TheGrimLord: This gets into the violence in video games argument though. You're using six thousand words to explain the fact that you think people who play these games might be interested in taking advantage of real people. Well, that isn't the case at all. In fact, many of them aren't even interested in real people or find them abhorrent. The term for this as coined by a man in Japan who married a lifesize hologram of Hatsune Miku, is "fictosexual." Yes, it has a flag and everything. According to sexuality.wiki, Fictosexuals are people who would rather have sex with fictional characters from movies, books, computer games and visual novels as well as anime, rather than real people. It is a form of asexuality and very common in Japan. In fact, over ten thousand men have married fictional characters in Japan according to recent statistics.

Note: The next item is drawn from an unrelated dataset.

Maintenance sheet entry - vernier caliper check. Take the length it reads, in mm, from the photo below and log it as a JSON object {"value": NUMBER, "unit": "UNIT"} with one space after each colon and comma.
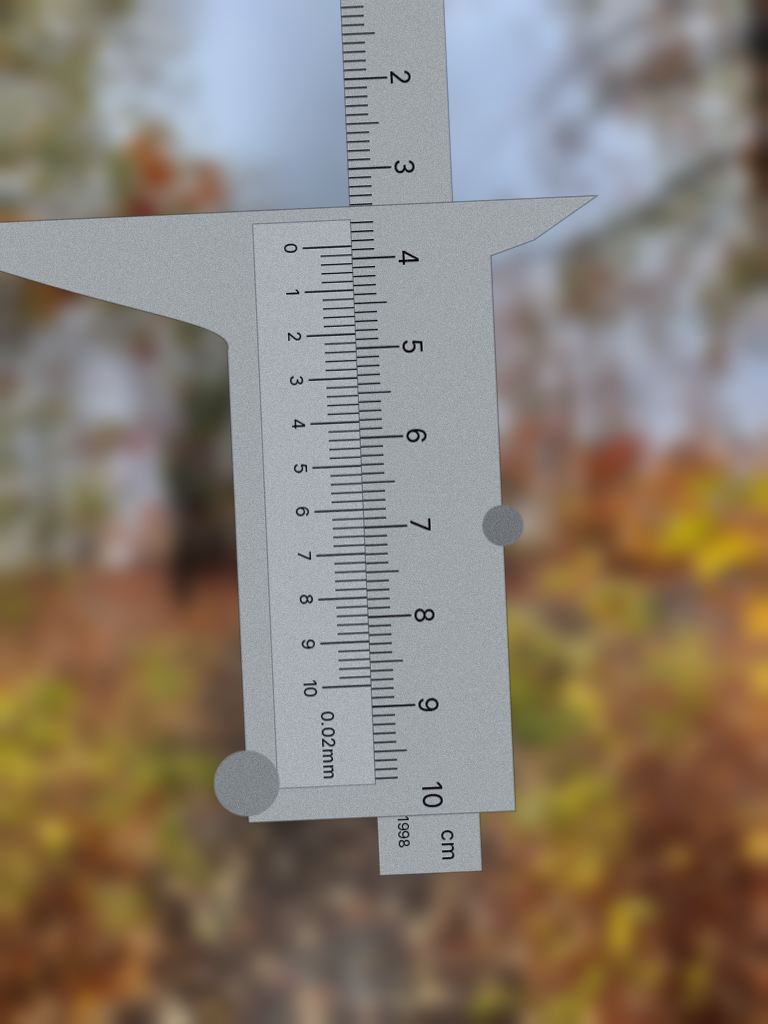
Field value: {"value": 38.6, "unit": "mm"}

As a matter of fact, you will put on a pair of glasses like the hyped Vitrue VR models that made 2.4 million on KS to spend time with that character, either in an AR or VR environment. Holograms also exist in Japan, so that technology will only become more affordable overtime. A lifesize hologram is 1k, which might sound like a bit to some, but it's cheap to others. As technology improves, people will be able to become even closer to fictional characters. And if you have feelings that deep for one or several of them, there is a very good chance that you won't want to even deal with another human in that regards. Some people only want 2D animated characters and that's it. I know, this is a lot to wrap your head around, but the man recently made a public statement about it and all the news sites have been mentioning it. Fictosexuality is a thing and some people would rather just have the avatar and a teledildonics device. The game, Treasures Of Nadia just got updated to work with teledildonics devices, so this is just going to be part of society now.
Honestly, whatever helps someone who doesn't have a steady partner to channel their impulses in such a way that they don't go out and rape someone else (or otherwise engage in rape-adjacent behavior) or worse, shoot a bunch of people in frustration, I'm for.
It would be even better if we provided a better social framework to make match-making easier for more people (dating apps s*ck at this, imho, there should be better ways), but in the absence of that, some kind of fallback to mitigate potential frustration is always helpful (and realistically, there will always be a segment of the population that isn't getting any even under optimal circumstances).
You can say what you will about Japan, they must be doing some things right, because their number of rape cases is very low. Personally, that's a metric I'm very interested in when gauging how successfully a given culture channels sexuality.